Rising input costs: labour and energy
Major said one of the main reasons for the decline was the rising input cost of mining, with the largest on the list the cost of labour, which took up about 50% to 55% of mining costs.

“The unions have grown very powerful and labour costs are huge,” he said. “At the same time, productivity has decreased.”

He said power, for which the price had also dramatically increased, was the second-biggest cost to mining companies.

Ownership
“The owners of these mines don’t even know where their mines are,” Malema told the crowd at the recent Mining for Change conference. “After playing golf, they check their bank balances. And when they don’t see the money going in that’s when they call South Africa to ask if there has been a strike.”

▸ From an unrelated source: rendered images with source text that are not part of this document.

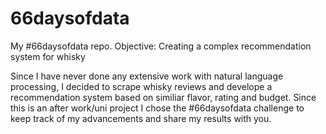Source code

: # 66daysofdata
My #66daysofdata repo. Objective: Creating a complex recommendation system for whisky

Since I have never done any extensive work with natural language processing, I decided to scrape whisky reviews and develope a recommendation system based on similiar flavor, rating and budget. Since this is an after work/uni project I chose the #66daysofdata challenge to keep track of my advancements and share my results with you.

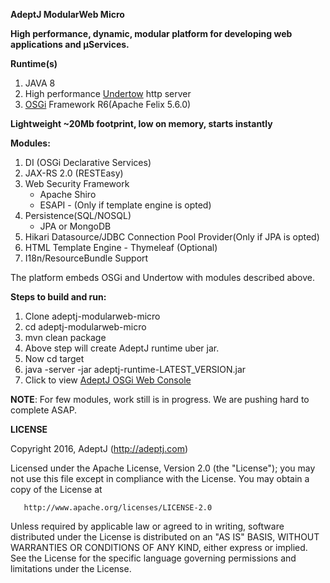 **AdeptJ ModularWeb Micro**

**High performance, dynamic, modular platform for developing web applications and µServices.**

**Runtime(s)**

1. JAVA 8
2. High performance [Undertow](http://undertow.io/) http server
3. [OSGi](https://www.osgi.org) Framework R6(Apache Felix 5.6.0)

**Lightweight ~20Mb footprint, low on memory, starts instantly**

**Modules:**

1. DI (OSGi Declarative Services)
2. JAX-RS 2.0 (RESTEasy)
3. Web Security Framework
   - Apache Shiro 
   - ESAPI - (Only if template engine is opted)
4. Persistence(SQL/NOSQL)
   - JPA or MongoDB
5. Hikari Datasource/JDBC Connection Pool Provider(Only if JPA is opted)
6. HTML Template Engine - Thymeleaf (Optional)
7. I18n/ResourceBundle Support


The platform embeds OSGi and Undertow with modules described above.

**Steps to build and run:**

1. Clone adeptj-modularweb-micro
2. cd adeptj-modularweb-micro
3. mvn clean package
4. Above step will create AdeptJ runtime uber jar.
4. Now cd target
5. java -server -jar adeptj-runtime-LATEST_VERSION.jar
6. Click to view [AdeptJ OSGi Web Console](http://localhost:9007/system/console)

**NOTE**: For few modules, work still is in progress. We are pushing hard to complete ASAP.

**LICENSE**

   Copyright 2016, AdeptJ (http://adeptj.com)
   
   Licensed under the Apache License, Version 2.0 (the "License");
   you may not use this file except in compliance with the License.
   You may obtain a copy of the License at
 
       http://www.apache.org/licenses/LICENSE-2.0
 
   Unless required by applicable law or agreed to in writing, software
   distributed under the License is distributed on an "AS IS" BASIS,
   WITHOUT WARRANTIES OR CONDITIONS OF ANY KIND, either express or implied.
   See the License for the specific language governing permissions and
   limitations under the License.
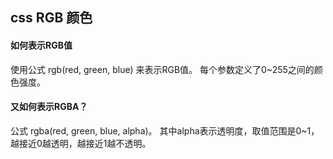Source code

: ## css RGB 颜色

#### 如何表示RGB值
使用公式 rgb(red, green, blue) 来表示RGB值。
每个参数定义了0~255之间的颜色强度。


#### 又如何表示RGBA？
公式 rgba(red, green, blue, alpha)。
其中alpha表示透明度，取值范围是0~1，越接近0越透明，越接近1越不透明。

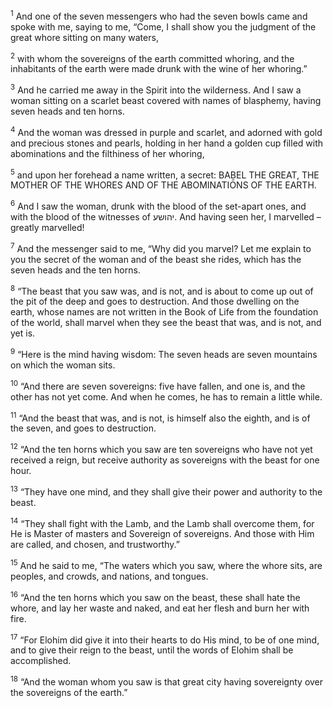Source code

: <sup>1</sup> And one of the seven messengers who had the seven bowls came and spoke with me, saying to me, “Come, I shall show you the judgment of the great whore sitting on many waters,

<sup>2</sup> with whom the sovereigns of the earth committed whoring, and the inhabitants of the earth were made drunk with the wine of her whoring.”

<sup>3</sup> And he carried me away in the Spirit into the wilderness. And I saw a woman sitting on a scarlet beast covered with names of blasphemy, having seven heads and ten horns.

<sup>4</sup> And the woman was dressed in purple and scarlet, and adorned with gold and precious stones and pearls, holding in her hand a golden cup filled with abominations and the filthiness of her whoring,

<sup>5</sup> and upon her forehead a name written, a secret: BAḆEL THE GREAT, THE MOTHER OF THE WHORES AND OF THE ABOMINATIONS OF THE EARTH.

<sup>6</sup> And I saw the woman, drunk with the blood of the set-apart ones, and with the blood of the witnesses of יהושע. And having seen her, I marvelled – greatly marvelled!

<sup>7</sup> And the messenger said to me, “Why did you marvel? Let me explain to you the secret of the woman and of the beast she rides, which has the seven heads and the ten horns.

<sup>8</sup> “The beast that you saw was, and is not, and is about to come up out of the pit of the deep and goes to destruction. And those dwelling on the earth, whose names are not written in the Book of Life from the foundation of the world, shall marvel when they see the beast that was, and is not, and yet is.

<sup>9</sup> “Here is the mind having wisdom: The seven heads are seven mountains on which the woman sits.

<sup>10</sup> “And there are seven sovereigns: five have fallen, and one is, and the other has not yet come. And when he comes, he has to remain a little while.

<sup>11</sup> “And the beast that was, and is not, is himself also the eighth, and is of the seven, and goes to destruction.

<sup>12</sup> “And the ten horns which you saw are ten sovereigns who have not yet received a reign, but receive authority as sovereigns with the beast for one hour.

<sup>13</sup> “They have one mind, and they shall give their power and authority to the beast.

<sup>14</sup> “They shall fight with the Lamb, and the Lamb shall overcome them, for He is Master of masters and Sovereign of sovereigns. And those with Him are called, and chosen, and trustworthy.”

<sup>15</sup> And he said to me, “The waters which you saw, where the whore sits, are peoples, and crowds, and nations, and tongues.

<sup>16</sup> “And the ten horns which you saw on the beast, these shall hate the whore, and lay her waste and naked, and eat her flesh and burn her with fire.

<sup>17</sup> “For Elohim did give it into their hearts to do His mind, to be of one mind, and to give their reign to the beast, until the words of Elohim shall be accomplished.

<sup>18</sup> “And the woman whom you saw is that great city having sovereignty over the sovereigns of the earth.”

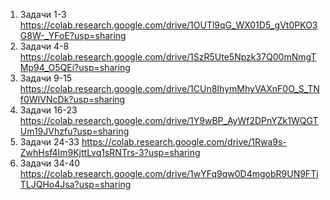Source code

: 1. Задачи 1-3 https://colab.research.google.com/drive/1OUTl9qG_WX01D5_gVt0PKO3G8W-_YFoE?usp=sharing
2. Задачи 4-8 https://colab.research.google.com/drive/1SzR5Ute5Npzk37Q00mNmgTMp94_O5QEi?usp=sharing
3. Задачи 9-15 https://colab.research.google.com/drive/1CUn8IhymMhyVAXnF0O_S_TNf0WIVNcDk?usp=sharing
4. Задачи 16-23 https://colab.research.google.com/drive/1Y9wBP_AyWf2DPnYZk1WQGTUm19JVhzfu?usp=sharing
5. Задачи 24-33 https://colab.research.google.com/drive/1Rwa9s-ZwhHsf4Im9KjttLvq1sRNTrs-3?usp=sharing
6. Задачи 34-40 https://colab.research.google.com/drive/1wYFq9qw0D4mgobR9UN9FTjTLJQHo4Jsa?usp=sharing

Malema has a point. Though no exact figures exist on the foreign ownership of mines, analysts believe it is significant (though they say it is not as high as in neighbouring countries).

But the issue runs deeper than foreign ownership.

This week Minerals Resources Minister Susan Shabangu announced that only 8,9% of mines were black owned, far short of the 15% target. This is a statistic that irks Mining for Change organiser, Samda.

“We believe the key is not nationalisation. We have come up with laws to transform business in South Africa, which have not worked and the call for nationalisation is a reaction to it,” Samda chairperson Nchakha Moloi told the Financial Mail last week.